At first it made me mad. Because I don’t like falling; I like being in control. Having a plan. Thinking things through. But lately, none of that matters. My heart decided that it whole-heartedly loved you. No plans needed. No logic; just feeling. And the more I try to walk away from it; the bigger the love gets. Every time I stop I find myself having bigger feelings. Your existence is quite possibly the highlight of my day [was trying to avoid high stakes, but doesn’t feel possible now]. And I’ve realized this: falling is a privilege; love is a verb – the biggest magic happens amidst the decision to stand back up and lean into it.
I’m not sure how my heart knows you so well; sharing space feels like the safest spot. My favorite moments happen in the quiet spaces between tangents. Just you across from me. Winding through the ins and outs of your thoughts. The place I want to run to when I’m scared or tired or happy or feeling anything at all. The place I want to celebrate. The person I want to celebrate.
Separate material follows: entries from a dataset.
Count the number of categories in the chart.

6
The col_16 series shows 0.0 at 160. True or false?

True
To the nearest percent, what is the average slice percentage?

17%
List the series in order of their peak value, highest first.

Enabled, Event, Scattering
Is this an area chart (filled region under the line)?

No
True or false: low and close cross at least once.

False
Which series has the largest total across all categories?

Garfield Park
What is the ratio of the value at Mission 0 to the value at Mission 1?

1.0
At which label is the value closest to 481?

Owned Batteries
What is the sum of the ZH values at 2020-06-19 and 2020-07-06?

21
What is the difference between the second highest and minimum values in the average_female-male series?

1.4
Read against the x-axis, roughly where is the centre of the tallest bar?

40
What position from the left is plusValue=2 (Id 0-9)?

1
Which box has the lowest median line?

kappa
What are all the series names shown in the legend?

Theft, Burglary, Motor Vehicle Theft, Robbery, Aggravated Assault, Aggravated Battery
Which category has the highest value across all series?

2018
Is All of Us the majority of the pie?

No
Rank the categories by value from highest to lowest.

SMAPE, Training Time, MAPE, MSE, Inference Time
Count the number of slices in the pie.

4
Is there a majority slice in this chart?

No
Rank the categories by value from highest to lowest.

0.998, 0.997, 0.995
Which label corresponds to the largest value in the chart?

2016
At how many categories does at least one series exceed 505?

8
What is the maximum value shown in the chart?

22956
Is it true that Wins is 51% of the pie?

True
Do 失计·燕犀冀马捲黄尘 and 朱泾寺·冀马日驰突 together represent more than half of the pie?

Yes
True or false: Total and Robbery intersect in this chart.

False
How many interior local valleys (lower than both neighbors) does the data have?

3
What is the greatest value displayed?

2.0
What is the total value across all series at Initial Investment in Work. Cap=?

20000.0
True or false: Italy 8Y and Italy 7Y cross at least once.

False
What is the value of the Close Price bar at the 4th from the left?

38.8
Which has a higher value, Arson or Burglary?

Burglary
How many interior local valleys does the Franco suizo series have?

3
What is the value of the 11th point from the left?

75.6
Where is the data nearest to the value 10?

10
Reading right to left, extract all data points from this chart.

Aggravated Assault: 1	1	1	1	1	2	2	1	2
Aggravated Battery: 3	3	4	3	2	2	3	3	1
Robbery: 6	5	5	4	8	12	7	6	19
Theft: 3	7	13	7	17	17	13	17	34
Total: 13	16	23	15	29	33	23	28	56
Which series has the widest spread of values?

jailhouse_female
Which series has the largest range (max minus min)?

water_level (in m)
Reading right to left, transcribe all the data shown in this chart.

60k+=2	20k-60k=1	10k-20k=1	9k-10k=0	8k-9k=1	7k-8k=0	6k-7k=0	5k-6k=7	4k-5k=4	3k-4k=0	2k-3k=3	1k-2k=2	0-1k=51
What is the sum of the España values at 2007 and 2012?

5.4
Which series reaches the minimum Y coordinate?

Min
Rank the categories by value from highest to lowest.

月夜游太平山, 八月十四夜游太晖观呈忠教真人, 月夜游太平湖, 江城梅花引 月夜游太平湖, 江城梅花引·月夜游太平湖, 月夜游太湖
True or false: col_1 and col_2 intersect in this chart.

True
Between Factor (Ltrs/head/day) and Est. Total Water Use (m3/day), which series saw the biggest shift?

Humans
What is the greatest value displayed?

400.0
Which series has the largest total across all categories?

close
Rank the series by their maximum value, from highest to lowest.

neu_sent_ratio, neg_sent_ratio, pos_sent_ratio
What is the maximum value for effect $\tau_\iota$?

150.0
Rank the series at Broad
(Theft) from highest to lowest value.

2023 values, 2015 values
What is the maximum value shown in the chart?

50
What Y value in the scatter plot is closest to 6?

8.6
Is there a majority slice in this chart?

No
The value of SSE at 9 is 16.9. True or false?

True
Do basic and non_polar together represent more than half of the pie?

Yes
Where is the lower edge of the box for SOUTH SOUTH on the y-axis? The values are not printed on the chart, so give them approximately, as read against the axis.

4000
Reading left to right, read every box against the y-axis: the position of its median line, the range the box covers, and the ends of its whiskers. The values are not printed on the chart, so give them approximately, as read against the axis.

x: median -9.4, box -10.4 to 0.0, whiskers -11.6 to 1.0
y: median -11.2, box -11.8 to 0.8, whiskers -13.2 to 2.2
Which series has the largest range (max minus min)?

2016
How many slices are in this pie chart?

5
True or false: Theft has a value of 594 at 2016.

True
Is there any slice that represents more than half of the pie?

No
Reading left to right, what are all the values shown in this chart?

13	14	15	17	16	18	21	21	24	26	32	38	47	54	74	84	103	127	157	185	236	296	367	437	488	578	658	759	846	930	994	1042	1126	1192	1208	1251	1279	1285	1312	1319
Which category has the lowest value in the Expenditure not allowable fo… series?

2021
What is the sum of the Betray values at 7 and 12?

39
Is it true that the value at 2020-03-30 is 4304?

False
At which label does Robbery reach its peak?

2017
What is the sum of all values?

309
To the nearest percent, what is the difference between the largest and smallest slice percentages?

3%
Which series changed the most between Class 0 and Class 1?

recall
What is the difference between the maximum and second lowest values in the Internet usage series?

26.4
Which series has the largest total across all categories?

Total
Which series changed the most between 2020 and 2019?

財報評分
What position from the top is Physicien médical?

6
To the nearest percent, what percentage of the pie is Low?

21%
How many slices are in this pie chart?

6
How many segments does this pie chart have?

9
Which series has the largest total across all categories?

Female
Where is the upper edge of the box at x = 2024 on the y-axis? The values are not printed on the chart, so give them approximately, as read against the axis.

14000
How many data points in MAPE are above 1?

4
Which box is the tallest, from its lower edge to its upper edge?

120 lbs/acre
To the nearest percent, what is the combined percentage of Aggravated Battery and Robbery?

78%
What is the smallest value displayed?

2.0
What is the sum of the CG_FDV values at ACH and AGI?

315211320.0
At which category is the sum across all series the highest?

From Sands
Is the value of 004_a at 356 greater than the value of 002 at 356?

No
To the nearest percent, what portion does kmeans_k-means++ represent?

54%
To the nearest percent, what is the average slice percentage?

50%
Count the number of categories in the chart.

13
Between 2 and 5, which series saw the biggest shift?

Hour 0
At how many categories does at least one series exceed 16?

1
And then came the big monster in the doorway; standing tall and screaming loud. The fear that I’m not good enough. That I don’t have enough to hold you; that I don’t have enough space to keep you safe; that I don’t have enough sunshine to keep you smiling; that I don’t have enough confetti to celebrate you; that I don’t have enough strength to support you as you fight your battles instead of fighting them for you. And while I’m still struggling with all of these thoughts, there are a few things I know.
I know that love is scary. I know that this does not feel normal. I know that I’m not sure what the plan is; what I’m doing here. But I also know that if you find a tiny thread of courage in your heart to talk about it, I will give you everything I have. Just for a chance to give you a spark of all the fire you have accidentally given me. And I know that I will continually be pushing to make a bigger impact on the world and to share all the light with you that I can. I know that I’m happy to wait as long as it takes, if you want me to. I know that I want the journey to celebrate your light. To be your biggest cheerleader; your life jacket in the deep end; your safe space and the one that pushes you outside your comfort zone to find the magic. The one walking beside you through it all. Ready to pick up any pieces that get broken or left behind as you thrive and make your wave in this world.
And I promise you this: I know it takes insane courage. And the path isn’t smooth. And I understand if you aren’t ready to climb or if it’s too dangerous a journey. But I had to let you know I would be here if you decide the adventure would be a risk worth taking. Either way I love you.